WORK TO COMPLETE:
Task for the records below: please copy exactly, and only, the lines from the one containing "8: (242, 15)" to the last line, both included, leaving out the pictures.

PROVIDED MATERIAL:
╭──
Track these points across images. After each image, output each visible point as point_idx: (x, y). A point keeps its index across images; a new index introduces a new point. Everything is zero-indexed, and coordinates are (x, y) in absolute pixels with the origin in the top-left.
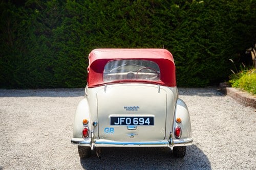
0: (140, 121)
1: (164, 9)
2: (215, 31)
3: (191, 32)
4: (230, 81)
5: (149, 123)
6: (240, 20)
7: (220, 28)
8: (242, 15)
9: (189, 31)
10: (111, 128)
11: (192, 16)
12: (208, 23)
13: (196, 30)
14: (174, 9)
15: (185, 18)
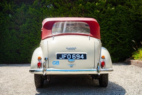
0: (77, 56)
1: (90, 13)
2: (122, 27)
3: (107, 27)
4: (133, 56)
5: (83, 58)
6: (137, 20)
7: (125, 25)
8: (139, 17)
9: (106, 27)
10: (57, 61)
11: (107, 17)
12: (118, 22)
13: (110, 26)
14: (96, 13)
15: (104, 19)
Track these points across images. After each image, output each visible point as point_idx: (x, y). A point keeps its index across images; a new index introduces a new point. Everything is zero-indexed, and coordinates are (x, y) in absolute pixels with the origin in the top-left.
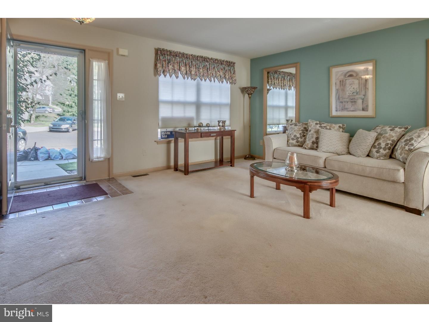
╰──
TASK SOLUTION:
8: (242, 15)
9: (189, 31)
10: (111, 128)
11: (192, 16)
12: (208, 23)
13: (196, 30)
14: (174, 9)
15: (185, 18)
0: (77, 56)
1: (90, 13)
2: (122, 27)
3: (107, 27)
4: (133, 56)
5: (83, 58)
6: (137, 20)
7: (125, 25)
8: (139, 17)
9: (106, 27)
10: (57, 61)
11: (107, 17)
12: (118, 22)
13: (110, 26)
14: (96, 13)
15: (104, 19)
Track these points across images. After each image, output each visible point as point_idx: (x, y). A point keeps its index across images; a new index introduces a new point. Everything is zero-indexed, and coordinates are (x, y) in absolute pixels with the origin in the top-left.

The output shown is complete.